REQUEST 1:
Can you repeat the stretch of the ext4 bug report below from "We stumbled upon" through "the corresponding failure." word for word?

SELECTED TEXT:

>> Begin

We stumbled upon what seems to be a bug that makes a “directory
unremovable”,  on ext4 when mounted with no_journal option.

A sequence of operations described below led to the following state :
“A directory that was renamed, was persisted in both parent and target
directories, with the same inode number. This also means the rename
was non-atomic on storage. In addition, the renamed directory becomes
unremovable on the target with FS-error logged in dmesg.”

Here are more details of the workload and the corresponding failure.

Workload :

mkdir /mnt/test/X and /mnt/test/Y
mkdir X/Z
sync()
rename X/Z   Y/Z
fsync Y
—-Crash now—-
Remount
ls X and Y (You will see Z is present in both directories X and Y, and
has same inode)
rmdir test_dir/X/Z  (This succeeds)
rmdir test_dir/Y/Z  (This fails with a FS error logged in dmesg)

>> End

REQUEST 2:
Reproduce, word for word, the stretch of the rows below from the line that contains "family: Malvaceae" through the line that contains "family: Juncaceae".

Collected data entries
>> Begin

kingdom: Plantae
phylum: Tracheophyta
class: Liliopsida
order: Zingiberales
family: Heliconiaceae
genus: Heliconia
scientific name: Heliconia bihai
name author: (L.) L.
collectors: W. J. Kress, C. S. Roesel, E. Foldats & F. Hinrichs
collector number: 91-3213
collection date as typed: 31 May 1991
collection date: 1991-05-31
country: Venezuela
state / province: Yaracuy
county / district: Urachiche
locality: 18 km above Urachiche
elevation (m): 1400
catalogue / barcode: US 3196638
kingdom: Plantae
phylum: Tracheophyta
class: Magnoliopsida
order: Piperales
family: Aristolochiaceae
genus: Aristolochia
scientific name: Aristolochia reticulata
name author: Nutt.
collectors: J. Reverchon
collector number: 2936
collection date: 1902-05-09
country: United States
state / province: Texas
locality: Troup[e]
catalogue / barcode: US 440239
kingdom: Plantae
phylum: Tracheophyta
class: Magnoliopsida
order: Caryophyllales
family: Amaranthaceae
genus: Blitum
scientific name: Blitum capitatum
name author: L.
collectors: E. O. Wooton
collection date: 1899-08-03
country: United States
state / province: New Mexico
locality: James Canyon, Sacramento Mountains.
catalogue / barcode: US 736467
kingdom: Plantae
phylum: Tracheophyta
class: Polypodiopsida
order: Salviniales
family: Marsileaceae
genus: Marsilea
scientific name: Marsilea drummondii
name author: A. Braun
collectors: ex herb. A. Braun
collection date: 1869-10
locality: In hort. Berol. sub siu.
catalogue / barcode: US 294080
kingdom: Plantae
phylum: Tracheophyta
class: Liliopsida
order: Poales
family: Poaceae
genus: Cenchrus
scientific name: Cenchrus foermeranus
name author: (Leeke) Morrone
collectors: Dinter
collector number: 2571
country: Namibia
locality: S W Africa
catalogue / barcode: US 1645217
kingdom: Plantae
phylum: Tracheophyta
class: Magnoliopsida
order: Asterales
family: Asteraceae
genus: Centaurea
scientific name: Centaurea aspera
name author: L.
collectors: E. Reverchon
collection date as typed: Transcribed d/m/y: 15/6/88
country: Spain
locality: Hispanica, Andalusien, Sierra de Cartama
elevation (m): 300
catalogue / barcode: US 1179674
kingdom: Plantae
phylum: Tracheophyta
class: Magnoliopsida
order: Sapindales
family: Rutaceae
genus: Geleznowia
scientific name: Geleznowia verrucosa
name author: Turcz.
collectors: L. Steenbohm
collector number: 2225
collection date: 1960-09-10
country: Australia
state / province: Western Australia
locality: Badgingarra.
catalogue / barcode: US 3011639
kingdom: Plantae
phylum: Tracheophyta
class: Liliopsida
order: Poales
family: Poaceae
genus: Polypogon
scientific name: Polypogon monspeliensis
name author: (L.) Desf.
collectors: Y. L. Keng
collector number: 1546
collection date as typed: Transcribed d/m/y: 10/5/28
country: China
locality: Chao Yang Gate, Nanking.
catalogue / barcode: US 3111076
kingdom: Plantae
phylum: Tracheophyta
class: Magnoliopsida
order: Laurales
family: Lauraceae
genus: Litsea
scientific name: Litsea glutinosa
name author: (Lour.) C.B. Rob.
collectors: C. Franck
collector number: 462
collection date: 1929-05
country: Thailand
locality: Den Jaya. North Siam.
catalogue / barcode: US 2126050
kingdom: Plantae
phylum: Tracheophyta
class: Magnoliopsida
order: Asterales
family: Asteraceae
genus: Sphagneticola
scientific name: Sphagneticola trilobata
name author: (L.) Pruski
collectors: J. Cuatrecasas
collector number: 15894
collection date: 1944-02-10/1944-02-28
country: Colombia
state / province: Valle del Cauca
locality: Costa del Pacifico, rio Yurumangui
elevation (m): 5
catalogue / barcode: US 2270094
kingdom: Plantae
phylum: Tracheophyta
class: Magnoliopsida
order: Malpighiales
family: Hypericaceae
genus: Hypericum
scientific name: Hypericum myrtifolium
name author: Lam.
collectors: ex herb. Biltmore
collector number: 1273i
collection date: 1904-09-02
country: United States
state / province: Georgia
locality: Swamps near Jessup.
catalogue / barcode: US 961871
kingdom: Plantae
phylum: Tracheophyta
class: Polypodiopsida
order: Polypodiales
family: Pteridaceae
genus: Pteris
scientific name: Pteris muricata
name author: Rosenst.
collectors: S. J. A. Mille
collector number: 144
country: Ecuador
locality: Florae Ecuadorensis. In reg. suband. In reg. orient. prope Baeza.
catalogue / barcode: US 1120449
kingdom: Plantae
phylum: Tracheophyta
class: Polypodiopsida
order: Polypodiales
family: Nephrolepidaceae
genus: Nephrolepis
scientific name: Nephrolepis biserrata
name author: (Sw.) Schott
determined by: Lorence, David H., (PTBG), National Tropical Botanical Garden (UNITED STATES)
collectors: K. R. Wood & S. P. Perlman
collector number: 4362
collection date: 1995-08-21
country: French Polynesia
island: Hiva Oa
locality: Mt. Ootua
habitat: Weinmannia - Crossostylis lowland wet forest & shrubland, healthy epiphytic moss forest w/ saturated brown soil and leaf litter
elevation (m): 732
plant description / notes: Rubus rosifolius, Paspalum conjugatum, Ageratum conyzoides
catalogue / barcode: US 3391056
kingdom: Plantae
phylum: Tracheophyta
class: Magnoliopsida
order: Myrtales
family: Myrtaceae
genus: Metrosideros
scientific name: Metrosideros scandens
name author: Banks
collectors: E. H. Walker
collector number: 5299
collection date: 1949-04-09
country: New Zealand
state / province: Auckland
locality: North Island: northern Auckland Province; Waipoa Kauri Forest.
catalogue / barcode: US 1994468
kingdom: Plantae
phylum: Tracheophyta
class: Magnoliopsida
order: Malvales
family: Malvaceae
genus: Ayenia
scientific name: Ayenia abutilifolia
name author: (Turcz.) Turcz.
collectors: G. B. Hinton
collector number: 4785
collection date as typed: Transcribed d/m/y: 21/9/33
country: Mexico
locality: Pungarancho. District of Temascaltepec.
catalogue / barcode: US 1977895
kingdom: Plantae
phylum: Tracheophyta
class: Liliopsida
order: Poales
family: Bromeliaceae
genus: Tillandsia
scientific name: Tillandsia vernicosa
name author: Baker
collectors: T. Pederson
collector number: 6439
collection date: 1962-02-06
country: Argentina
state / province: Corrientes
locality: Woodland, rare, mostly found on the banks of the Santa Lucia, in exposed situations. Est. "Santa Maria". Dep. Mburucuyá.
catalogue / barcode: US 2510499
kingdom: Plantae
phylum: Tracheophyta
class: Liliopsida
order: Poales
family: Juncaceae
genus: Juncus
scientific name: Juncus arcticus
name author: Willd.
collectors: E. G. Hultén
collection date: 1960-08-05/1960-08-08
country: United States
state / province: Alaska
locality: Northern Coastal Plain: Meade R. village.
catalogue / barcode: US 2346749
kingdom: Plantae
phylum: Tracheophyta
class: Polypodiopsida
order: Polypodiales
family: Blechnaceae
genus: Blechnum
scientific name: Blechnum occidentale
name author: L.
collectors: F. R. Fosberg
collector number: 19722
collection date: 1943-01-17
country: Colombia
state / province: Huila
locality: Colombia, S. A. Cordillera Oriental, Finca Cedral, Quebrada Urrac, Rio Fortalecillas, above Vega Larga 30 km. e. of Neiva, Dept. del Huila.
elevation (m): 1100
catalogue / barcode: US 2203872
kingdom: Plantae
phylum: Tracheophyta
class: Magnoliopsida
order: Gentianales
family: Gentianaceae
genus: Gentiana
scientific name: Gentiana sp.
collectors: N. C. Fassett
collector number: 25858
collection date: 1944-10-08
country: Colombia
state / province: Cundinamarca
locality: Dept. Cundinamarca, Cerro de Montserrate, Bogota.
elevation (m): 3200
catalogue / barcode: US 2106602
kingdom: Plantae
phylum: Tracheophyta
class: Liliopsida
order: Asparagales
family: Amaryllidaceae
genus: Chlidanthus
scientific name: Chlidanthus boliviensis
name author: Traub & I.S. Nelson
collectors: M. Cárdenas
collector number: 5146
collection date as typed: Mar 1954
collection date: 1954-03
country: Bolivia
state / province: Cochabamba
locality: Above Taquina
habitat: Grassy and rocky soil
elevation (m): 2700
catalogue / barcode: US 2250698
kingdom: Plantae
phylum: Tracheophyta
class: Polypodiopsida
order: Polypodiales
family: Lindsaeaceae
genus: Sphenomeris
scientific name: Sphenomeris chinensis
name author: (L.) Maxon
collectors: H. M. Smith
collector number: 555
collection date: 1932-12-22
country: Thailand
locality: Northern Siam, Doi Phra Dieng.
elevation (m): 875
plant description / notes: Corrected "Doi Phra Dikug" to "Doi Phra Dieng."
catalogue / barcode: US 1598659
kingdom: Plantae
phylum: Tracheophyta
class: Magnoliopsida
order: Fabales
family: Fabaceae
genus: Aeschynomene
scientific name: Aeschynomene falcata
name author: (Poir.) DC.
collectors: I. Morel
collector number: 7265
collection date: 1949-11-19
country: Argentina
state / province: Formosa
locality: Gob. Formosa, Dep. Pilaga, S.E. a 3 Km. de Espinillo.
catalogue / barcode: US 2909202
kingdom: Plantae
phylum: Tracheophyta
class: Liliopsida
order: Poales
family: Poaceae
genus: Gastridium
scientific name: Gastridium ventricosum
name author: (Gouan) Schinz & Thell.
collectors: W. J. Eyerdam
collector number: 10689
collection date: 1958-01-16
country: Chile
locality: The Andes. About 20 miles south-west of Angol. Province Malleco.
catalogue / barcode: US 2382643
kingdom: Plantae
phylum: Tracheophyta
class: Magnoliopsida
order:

>> End

EXERCISE OUTPUT 1:
We stumbled upon what seems to be a bug that makes a “directory
unremovable”,  on ext4 when mounted with no_journal option.

A sequence of operations described below led to the following state :
“A directory that was renamed, was persisted in both parent and target
directories, with the same inode number. This also means the rename
was non-atomic on storage. In addition, the renamed directory becomes
unremovable on the target with FS-error logged in dmesg.”

Here are more details of the workload and the corresponding failure.

EXERCISE OUTPUT 2:
family: Malvaceae
genus: Ayenia
scientific name: Ayenia abutilifolia
name author: (Turcz.) Turcz.
collectors: G. B. Hinton
collector number: 4785
collection date as typed: Transcribed d/m/y: 21/9/33
country: Mexico
locality: Pungarancho. District of Temascaltepec.
catalogue / barcode: US 1977895
kingdom: Plantae
phylum: Tracheophyta
class: Liliopsida
order: Poales
family: Bromeliaceae
genus: Tillandsia
scientific name: Tillandsia vernicosa
name author: Baker
collectors: T. Pederson
collector number: 6439
collection date: 1962-02-06
country: Argentina
state / province: Corrientes
locality: Woodland, rare, mostly found on the banks of the Santa Lucia, in exposed situations. Est. "Santa Maria". Dep. Mburucuyá.
catalogue / barcode: US 2510499
kingdom: Plantae
phylum: Tracheophyta
class: Liliopsida
order: Poales
family: Juncaceae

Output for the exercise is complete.